One way to do this without using a udf
is to first convert your integer column into a dummy timestamp, and then do pretty much the same thing as outlined in my answer to a similar question. Finally convert the result back into an integer of the desired format.
More thorough example data
I created an example with some more variability to demonstrate that this method is working properly.

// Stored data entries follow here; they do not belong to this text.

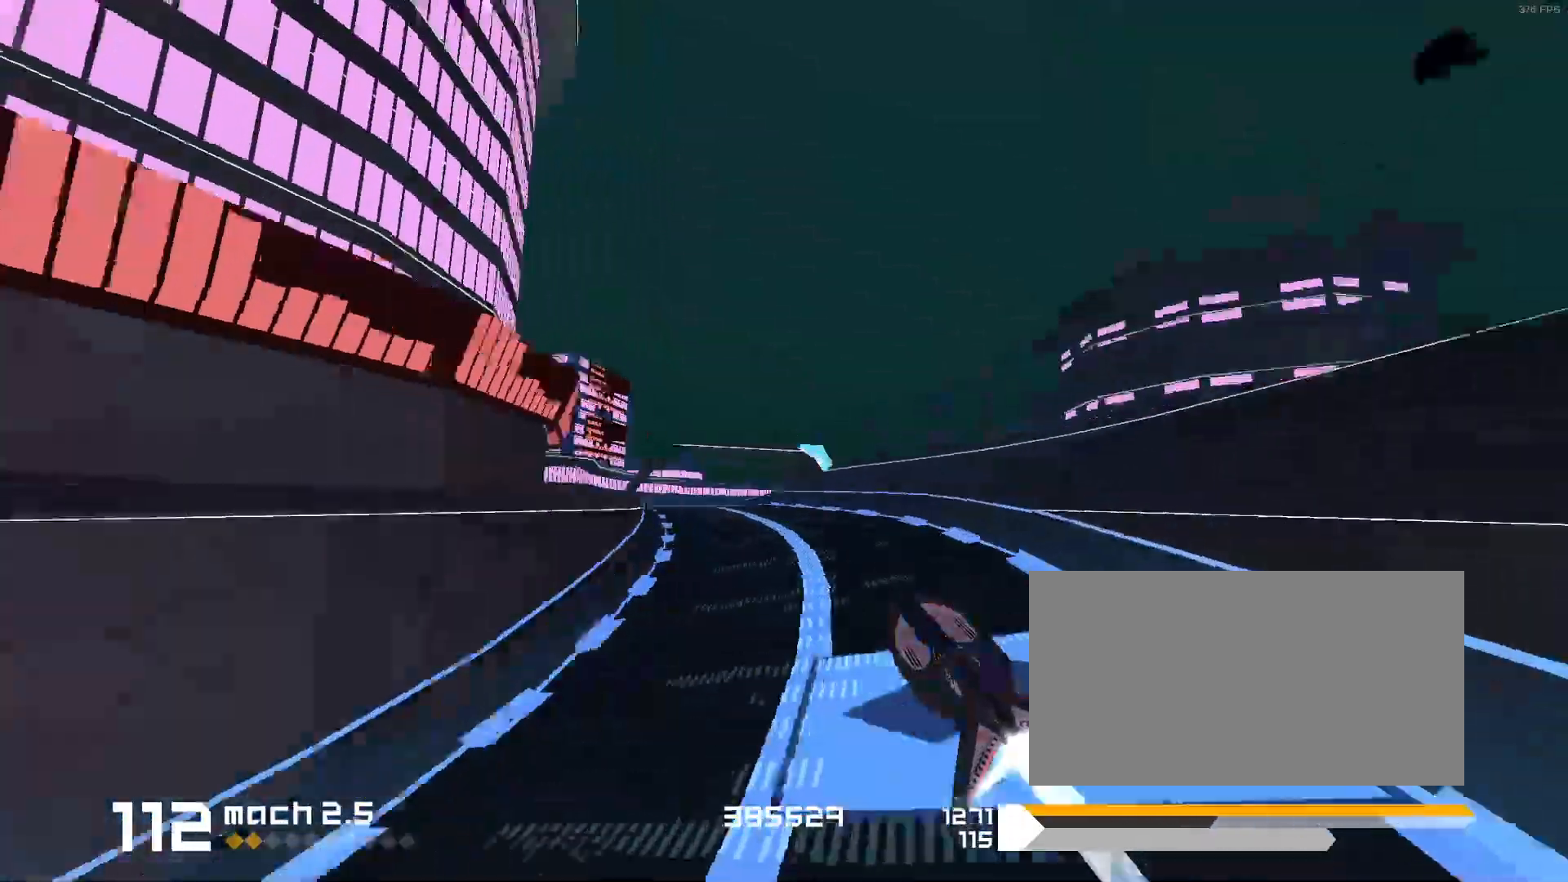
{"keys": [], "events": [[117, "f", "down"], [150, "3", "down"], [383, "f", "up"], [417, "3", "up"]]}
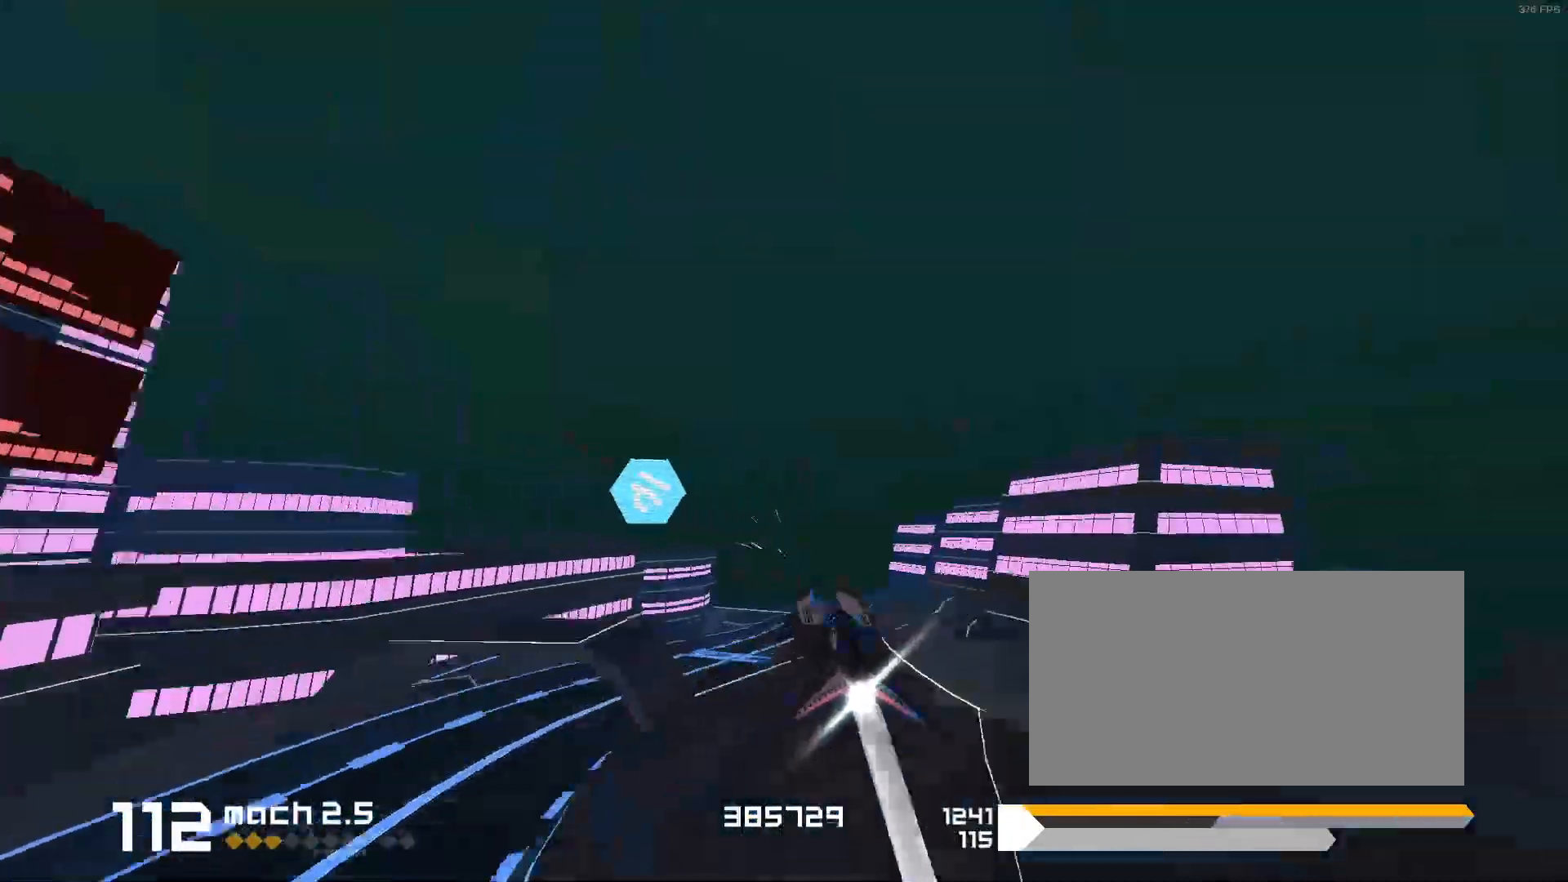
{"keys": ["1", "s"], "events": [[150, "1", "down"], [217, "s", "down"]]}
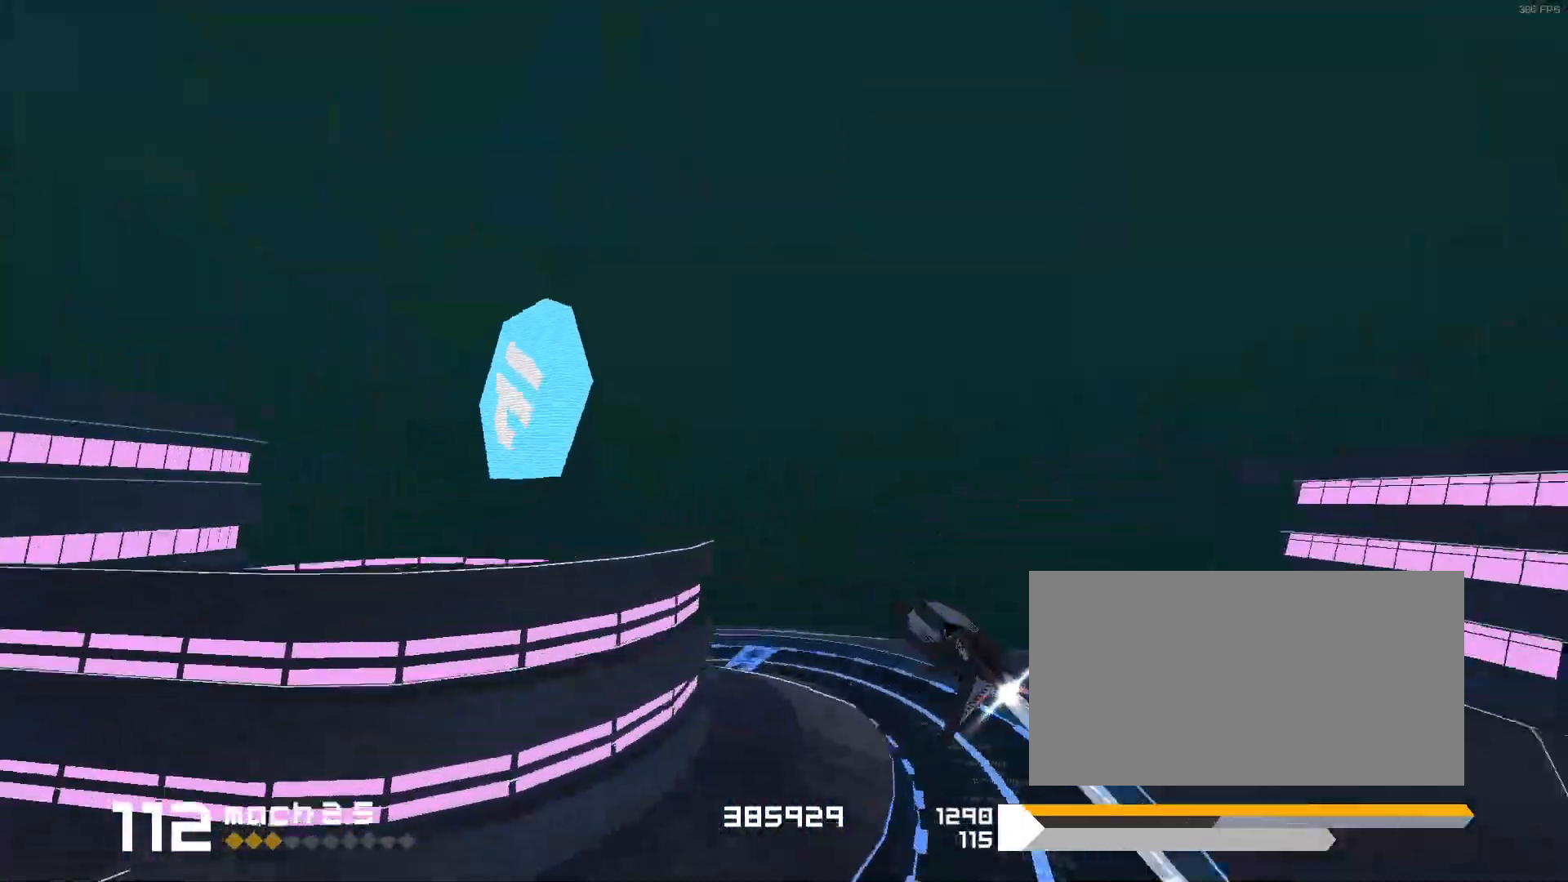
{"keys": [], "events": [[117, "s", "up"], [167, "1", "up"], [283, "3", "down"], [450, "3", "up"]]}
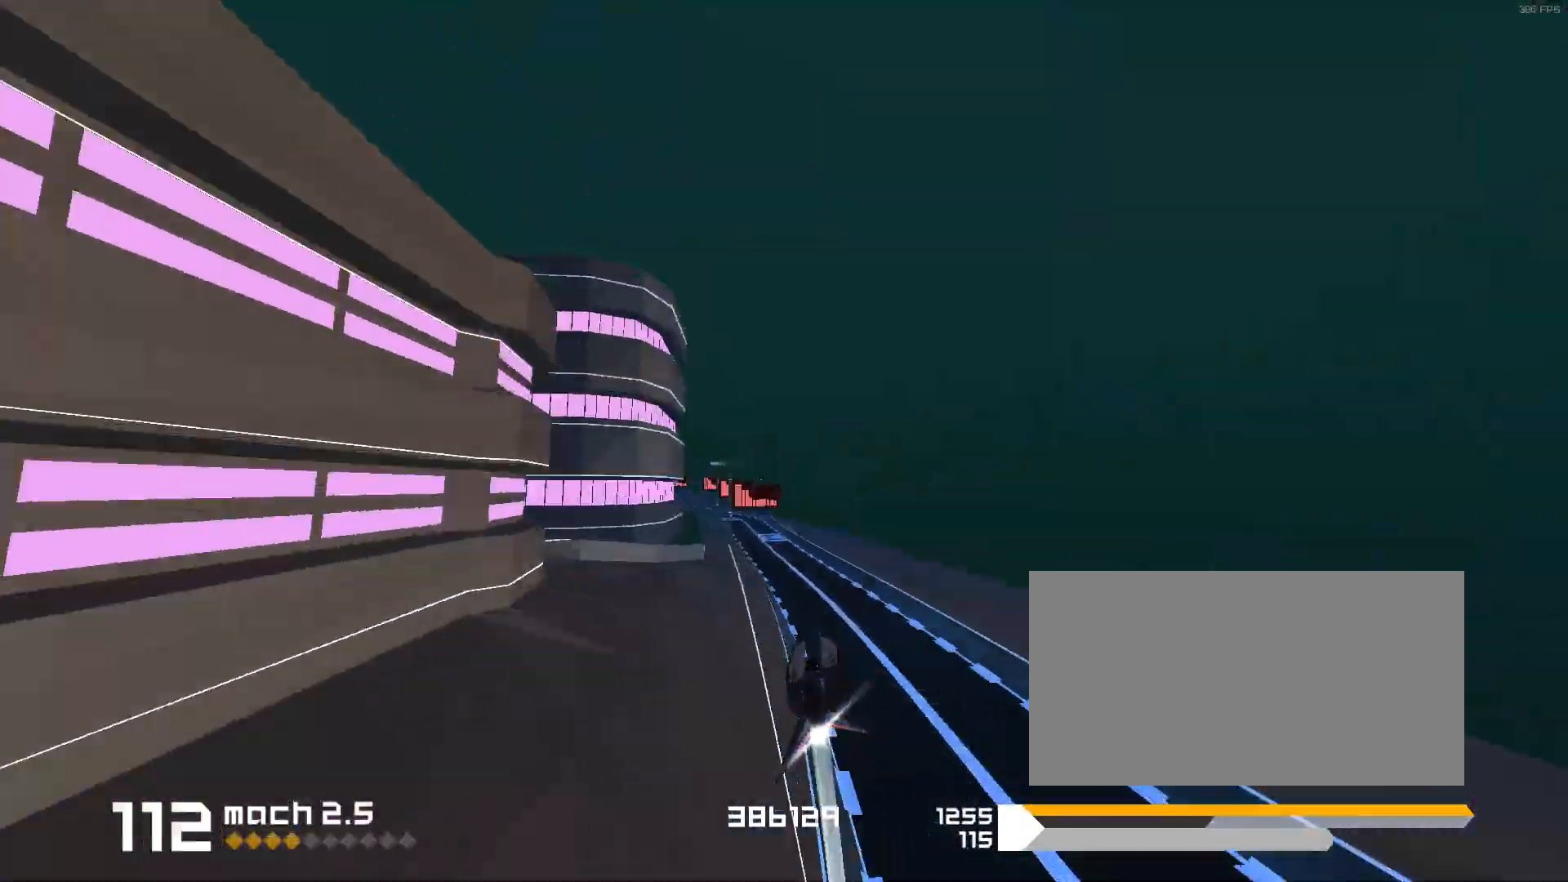
{"keys": ["1"], "events": [[333, "1", "down"]]}
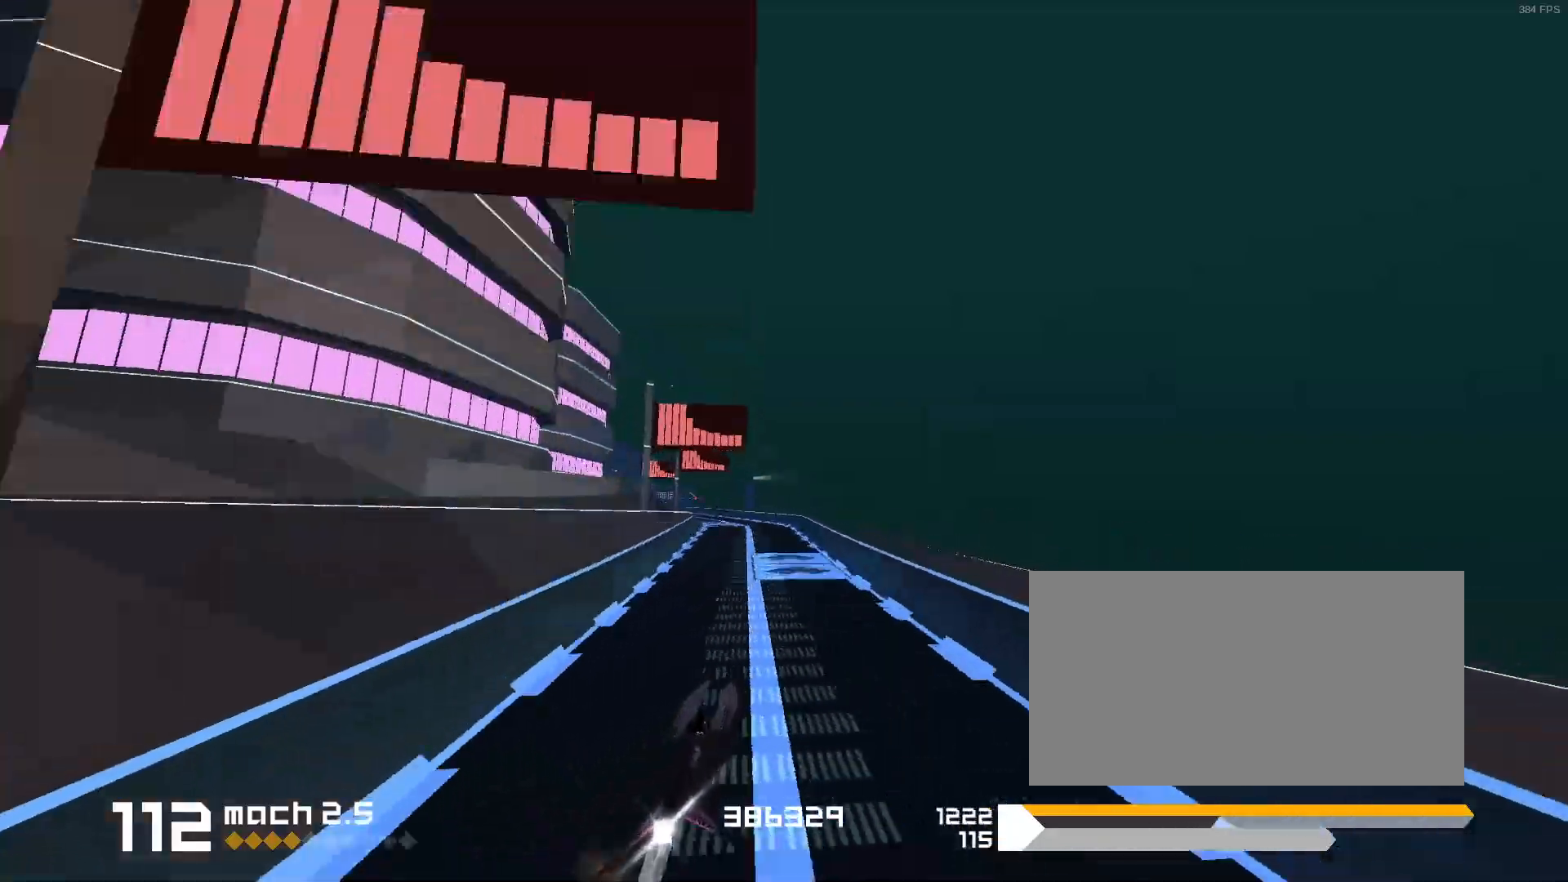
{"keys": [], "events": [[100, "1", "up"], [250, "1", "down"], [500, "1", "up"]]}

data = sqlCtx.createDataFrame([(925,), (2205,), (2210,), (2242,), (2255,)], ["TIME"])
data.show()
#+----+
#|TIME|
#+----+
#| 925|
#|2205|
#|2210|
#|2242|
#|2255|
#+----+
Converting Integer Column To dummy Timestamp
To convert the integer hour-minute column into a timestamp, we first use pyspark.sql.functions.format_string()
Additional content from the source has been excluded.